Plain-text engineering files:
______

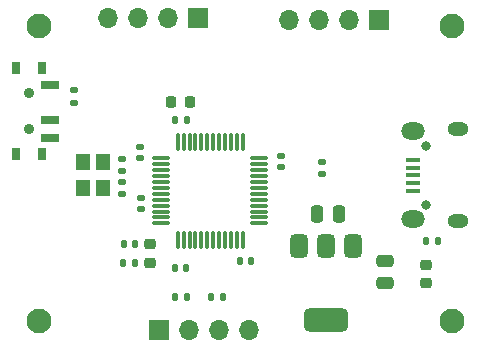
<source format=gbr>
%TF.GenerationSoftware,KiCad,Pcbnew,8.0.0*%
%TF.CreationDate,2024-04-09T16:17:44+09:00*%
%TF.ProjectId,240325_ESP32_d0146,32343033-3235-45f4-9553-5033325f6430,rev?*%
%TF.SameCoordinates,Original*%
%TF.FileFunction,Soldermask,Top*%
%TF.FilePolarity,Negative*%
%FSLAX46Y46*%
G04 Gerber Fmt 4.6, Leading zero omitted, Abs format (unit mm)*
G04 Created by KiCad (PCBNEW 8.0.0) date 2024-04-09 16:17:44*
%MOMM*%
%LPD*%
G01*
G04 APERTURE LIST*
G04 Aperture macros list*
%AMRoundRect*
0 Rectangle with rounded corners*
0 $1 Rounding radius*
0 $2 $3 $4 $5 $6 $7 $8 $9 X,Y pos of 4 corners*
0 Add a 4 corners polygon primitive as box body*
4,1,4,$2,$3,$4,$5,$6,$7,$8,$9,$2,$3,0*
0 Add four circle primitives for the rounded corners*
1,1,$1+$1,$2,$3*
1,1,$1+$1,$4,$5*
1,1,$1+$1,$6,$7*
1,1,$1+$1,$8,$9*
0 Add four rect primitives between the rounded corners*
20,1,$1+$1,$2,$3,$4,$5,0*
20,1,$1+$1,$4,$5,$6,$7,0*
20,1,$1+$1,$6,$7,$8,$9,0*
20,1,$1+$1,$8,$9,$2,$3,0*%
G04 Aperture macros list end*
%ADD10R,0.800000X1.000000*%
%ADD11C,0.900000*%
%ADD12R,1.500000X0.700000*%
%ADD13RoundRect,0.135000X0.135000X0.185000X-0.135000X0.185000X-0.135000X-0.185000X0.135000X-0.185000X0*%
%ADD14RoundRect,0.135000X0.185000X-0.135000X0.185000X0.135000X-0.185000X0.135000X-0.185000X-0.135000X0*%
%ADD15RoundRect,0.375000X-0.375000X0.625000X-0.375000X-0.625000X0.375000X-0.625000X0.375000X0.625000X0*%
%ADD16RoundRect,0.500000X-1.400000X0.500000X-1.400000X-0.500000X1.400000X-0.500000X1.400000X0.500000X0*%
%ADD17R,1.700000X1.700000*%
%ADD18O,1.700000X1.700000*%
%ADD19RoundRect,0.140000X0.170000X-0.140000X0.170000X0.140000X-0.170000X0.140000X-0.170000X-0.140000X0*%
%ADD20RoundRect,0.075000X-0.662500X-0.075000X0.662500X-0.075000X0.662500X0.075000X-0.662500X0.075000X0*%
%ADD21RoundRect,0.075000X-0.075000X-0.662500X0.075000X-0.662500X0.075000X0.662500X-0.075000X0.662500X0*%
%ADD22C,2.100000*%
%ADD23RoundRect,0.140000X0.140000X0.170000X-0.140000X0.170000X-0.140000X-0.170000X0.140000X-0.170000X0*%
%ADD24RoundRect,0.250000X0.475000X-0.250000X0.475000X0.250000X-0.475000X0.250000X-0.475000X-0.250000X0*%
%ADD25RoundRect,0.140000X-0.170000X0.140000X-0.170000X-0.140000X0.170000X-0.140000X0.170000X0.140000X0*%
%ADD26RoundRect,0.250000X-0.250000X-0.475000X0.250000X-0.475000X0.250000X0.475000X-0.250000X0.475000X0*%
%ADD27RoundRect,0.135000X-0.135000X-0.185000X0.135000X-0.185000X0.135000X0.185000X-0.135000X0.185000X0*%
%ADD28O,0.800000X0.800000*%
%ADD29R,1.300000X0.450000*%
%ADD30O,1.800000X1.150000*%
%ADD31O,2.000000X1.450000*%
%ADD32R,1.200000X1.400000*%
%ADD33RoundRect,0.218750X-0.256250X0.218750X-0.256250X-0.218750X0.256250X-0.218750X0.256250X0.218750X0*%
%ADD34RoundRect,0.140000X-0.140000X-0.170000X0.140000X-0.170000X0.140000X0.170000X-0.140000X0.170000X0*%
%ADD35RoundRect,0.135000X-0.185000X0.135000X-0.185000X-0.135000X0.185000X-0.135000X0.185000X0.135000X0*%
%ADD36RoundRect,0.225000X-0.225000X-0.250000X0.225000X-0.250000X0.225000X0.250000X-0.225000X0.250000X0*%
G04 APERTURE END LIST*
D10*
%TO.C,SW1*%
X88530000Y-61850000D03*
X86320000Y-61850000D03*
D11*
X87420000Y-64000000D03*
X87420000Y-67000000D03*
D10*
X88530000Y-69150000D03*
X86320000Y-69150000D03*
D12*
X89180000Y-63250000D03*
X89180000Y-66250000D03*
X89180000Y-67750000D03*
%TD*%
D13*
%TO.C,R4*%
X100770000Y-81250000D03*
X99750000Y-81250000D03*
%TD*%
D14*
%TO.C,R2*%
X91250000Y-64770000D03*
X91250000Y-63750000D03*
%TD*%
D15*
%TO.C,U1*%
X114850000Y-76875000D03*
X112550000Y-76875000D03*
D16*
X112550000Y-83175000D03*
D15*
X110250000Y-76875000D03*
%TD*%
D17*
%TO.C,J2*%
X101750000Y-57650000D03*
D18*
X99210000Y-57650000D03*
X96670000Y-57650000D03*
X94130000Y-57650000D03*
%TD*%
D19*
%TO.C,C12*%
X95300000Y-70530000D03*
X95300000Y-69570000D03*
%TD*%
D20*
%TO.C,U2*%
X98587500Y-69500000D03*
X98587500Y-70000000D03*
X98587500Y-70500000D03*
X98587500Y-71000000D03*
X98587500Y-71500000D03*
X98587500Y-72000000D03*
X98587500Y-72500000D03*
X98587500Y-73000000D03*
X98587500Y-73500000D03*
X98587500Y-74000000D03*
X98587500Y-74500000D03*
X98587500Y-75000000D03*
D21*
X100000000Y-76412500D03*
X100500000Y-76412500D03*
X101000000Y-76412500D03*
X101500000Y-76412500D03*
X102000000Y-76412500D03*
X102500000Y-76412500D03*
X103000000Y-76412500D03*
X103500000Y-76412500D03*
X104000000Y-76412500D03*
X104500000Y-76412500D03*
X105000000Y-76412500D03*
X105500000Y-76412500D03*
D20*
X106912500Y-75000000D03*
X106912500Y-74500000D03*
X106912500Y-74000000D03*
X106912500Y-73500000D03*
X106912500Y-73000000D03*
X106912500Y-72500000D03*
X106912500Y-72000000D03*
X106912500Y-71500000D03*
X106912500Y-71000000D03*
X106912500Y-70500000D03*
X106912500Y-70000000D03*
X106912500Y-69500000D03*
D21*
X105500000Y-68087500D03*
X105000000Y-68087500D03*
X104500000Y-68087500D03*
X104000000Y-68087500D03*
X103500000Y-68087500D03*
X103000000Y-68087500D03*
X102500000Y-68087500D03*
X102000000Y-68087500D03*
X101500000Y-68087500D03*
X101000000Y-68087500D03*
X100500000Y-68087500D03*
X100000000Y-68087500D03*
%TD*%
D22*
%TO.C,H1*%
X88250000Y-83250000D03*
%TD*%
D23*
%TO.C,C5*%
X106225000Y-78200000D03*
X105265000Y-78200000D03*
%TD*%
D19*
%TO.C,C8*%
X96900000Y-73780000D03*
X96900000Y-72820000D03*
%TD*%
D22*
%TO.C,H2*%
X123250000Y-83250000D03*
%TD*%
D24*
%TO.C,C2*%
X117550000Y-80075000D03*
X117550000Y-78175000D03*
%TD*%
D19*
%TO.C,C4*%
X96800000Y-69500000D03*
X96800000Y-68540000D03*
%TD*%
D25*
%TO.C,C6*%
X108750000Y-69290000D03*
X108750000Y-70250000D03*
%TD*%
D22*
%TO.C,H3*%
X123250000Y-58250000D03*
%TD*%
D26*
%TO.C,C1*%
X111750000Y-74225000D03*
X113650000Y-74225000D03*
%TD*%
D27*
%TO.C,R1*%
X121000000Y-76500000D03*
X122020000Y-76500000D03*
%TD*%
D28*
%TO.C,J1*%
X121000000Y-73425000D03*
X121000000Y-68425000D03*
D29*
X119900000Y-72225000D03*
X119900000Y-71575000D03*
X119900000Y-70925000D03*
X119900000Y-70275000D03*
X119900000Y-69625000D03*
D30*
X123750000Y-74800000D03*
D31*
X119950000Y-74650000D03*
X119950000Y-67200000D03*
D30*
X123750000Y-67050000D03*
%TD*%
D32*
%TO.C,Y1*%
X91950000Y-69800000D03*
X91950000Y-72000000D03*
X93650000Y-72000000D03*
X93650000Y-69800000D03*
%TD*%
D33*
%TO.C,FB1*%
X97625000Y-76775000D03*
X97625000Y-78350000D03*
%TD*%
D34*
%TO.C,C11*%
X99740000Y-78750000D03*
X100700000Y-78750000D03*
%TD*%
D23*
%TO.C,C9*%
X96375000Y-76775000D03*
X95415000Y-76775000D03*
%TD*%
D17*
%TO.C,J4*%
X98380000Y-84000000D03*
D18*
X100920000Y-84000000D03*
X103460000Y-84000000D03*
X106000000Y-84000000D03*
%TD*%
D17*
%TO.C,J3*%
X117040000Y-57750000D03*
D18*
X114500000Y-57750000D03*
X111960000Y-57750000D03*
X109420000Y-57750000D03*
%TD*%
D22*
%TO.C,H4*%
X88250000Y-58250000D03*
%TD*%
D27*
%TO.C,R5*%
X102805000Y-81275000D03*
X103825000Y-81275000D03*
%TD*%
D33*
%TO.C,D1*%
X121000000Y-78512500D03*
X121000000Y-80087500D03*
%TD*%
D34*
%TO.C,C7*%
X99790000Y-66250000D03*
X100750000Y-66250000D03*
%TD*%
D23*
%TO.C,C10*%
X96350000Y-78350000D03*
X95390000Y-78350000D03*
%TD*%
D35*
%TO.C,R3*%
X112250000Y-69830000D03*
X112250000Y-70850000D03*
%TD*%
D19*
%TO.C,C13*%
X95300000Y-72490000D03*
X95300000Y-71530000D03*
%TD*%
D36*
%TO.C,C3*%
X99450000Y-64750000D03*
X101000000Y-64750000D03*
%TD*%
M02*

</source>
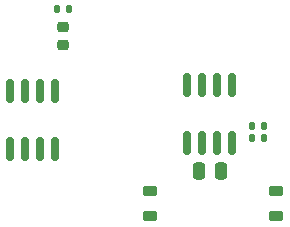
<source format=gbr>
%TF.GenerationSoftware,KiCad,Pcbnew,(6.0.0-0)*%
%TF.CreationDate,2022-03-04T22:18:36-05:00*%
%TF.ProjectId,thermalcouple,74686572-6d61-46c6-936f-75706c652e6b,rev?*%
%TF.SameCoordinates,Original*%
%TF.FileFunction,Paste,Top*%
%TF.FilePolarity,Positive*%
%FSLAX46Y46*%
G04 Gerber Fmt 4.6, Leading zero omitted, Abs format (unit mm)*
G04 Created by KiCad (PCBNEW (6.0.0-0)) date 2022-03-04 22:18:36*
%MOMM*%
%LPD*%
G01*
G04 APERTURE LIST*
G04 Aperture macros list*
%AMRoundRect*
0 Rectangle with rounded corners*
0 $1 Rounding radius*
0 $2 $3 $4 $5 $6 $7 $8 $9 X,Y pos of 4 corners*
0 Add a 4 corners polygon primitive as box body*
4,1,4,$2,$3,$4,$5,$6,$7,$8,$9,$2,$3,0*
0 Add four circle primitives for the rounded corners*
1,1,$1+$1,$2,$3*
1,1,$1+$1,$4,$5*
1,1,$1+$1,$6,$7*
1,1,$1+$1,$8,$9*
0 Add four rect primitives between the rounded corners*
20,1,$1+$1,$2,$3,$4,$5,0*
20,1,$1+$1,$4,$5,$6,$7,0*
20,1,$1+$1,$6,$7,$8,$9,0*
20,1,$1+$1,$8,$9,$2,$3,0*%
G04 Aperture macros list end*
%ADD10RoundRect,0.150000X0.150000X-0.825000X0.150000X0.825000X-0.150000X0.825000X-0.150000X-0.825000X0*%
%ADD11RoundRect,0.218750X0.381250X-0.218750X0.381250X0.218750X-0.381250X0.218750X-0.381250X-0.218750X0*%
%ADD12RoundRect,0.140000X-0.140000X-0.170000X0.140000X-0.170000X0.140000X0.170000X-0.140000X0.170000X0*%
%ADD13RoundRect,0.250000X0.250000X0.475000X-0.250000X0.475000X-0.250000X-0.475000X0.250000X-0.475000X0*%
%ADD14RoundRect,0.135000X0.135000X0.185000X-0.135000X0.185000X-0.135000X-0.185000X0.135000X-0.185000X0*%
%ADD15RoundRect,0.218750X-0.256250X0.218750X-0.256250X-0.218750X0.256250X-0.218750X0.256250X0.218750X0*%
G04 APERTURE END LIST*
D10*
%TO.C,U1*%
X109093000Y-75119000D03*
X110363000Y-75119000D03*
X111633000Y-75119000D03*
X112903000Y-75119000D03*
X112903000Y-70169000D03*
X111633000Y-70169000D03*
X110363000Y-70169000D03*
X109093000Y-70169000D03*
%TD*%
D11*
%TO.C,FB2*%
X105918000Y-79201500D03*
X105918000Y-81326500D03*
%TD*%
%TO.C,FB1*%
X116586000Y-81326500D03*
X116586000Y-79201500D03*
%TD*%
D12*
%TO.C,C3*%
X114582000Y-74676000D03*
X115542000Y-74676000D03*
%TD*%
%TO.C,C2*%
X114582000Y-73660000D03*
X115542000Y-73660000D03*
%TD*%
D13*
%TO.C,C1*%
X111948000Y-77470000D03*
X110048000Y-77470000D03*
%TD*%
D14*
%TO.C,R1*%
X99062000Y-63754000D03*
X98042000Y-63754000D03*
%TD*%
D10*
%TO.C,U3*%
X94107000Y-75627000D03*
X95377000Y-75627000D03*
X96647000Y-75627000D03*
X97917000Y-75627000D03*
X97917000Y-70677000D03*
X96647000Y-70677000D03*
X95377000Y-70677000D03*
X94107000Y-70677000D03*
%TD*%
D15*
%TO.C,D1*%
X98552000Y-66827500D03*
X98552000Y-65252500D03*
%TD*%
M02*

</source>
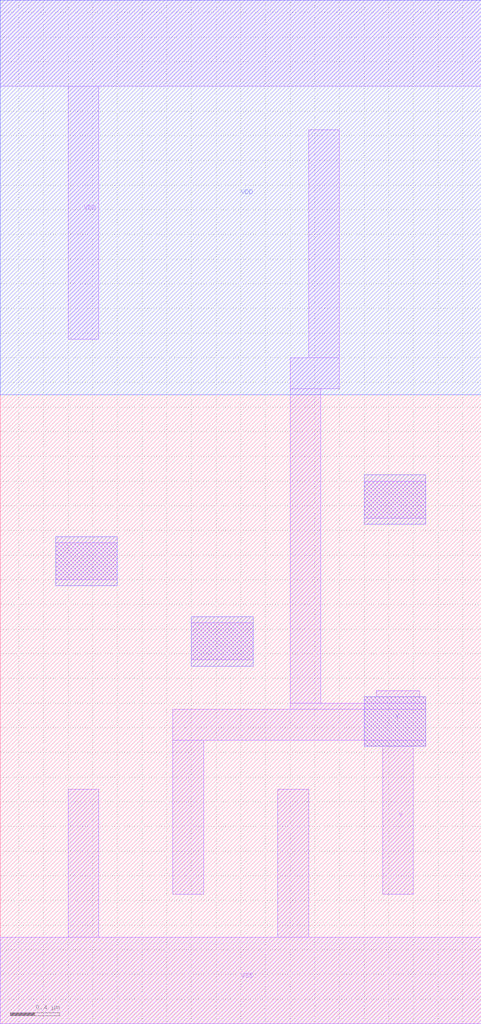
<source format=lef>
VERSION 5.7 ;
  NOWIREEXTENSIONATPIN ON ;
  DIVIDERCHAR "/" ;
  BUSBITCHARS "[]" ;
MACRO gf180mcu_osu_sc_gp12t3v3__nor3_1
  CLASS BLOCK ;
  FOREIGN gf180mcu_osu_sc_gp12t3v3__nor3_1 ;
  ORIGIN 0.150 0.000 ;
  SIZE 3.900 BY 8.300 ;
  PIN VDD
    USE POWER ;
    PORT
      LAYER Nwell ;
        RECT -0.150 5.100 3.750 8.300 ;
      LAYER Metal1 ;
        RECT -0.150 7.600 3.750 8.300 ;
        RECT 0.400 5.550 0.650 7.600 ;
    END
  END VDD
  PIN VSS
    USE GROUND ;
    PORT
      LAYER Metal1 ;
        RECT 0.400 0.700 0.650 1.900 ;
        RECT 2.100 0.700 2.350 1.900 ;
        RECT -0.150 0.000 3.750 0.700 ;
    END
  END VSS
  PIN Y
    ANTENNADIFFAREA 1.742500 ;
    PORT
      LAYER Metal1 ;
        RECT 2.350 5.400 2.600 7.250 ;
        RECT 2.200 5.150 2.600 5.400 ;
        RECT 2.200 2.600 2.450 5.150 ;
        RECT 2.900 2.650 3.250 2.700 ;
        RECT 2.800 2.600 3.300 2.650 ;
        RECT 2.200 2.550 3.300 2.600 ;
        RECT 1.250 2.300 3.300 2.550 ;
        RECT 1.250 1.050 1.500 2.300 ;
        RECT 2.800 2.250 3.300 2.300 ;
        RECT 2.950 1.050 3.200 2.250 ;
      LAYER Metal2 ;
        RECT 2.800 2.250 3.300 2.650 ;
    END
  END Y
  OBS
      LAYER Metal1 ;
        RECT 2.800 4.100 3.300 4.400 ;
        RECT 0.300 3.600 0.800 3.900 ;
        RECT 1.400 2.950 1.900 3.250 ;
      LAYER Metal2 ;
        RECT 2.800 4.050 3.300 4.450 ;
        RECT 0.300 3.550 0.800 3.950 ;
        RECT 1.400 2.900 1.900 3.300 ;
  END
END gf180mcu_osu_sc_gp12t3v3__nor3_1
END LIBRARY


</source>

______

_EXERCISE BRIEF_
Print, without alteration, only the lines above between the one holding "X111960000Y-57750000D03*" and the one holding "X95300000Y-72490000D03*", inclusive.

_SOLVED PROBLEM_
X111960000Y-57750000D03*
X109420000Y-57750000D03*
%TD*%
D22*
%TO.C,H4*%
X88250000Y-58250000D03*
%TD*%
D27*
%TO.C,R5*%
X102805000Y-81275000D03*
X103825000Y-81275000D03*
%TD*%
D33*
%TO.C,D1*%
X121000000Y-78512500D03*
X121000000Y-80087500D03*
%TD*%
D34*
%TO.C,C7*%
X99790000Y-66250000D03*
X100750000Y-66250000D03*
%TD*%
D23*
%TO.C,C10*%
X96350000Y-78350000D03*
X95390000Y-78350000D03*
%TD*%
D35*
%TO.C,R3*%
X112250000Y-69830000D03*
X112250000Y-70850000D03*
%TD*%
D19*
%TO.C,C13*%
X95300000Y-72490000D03*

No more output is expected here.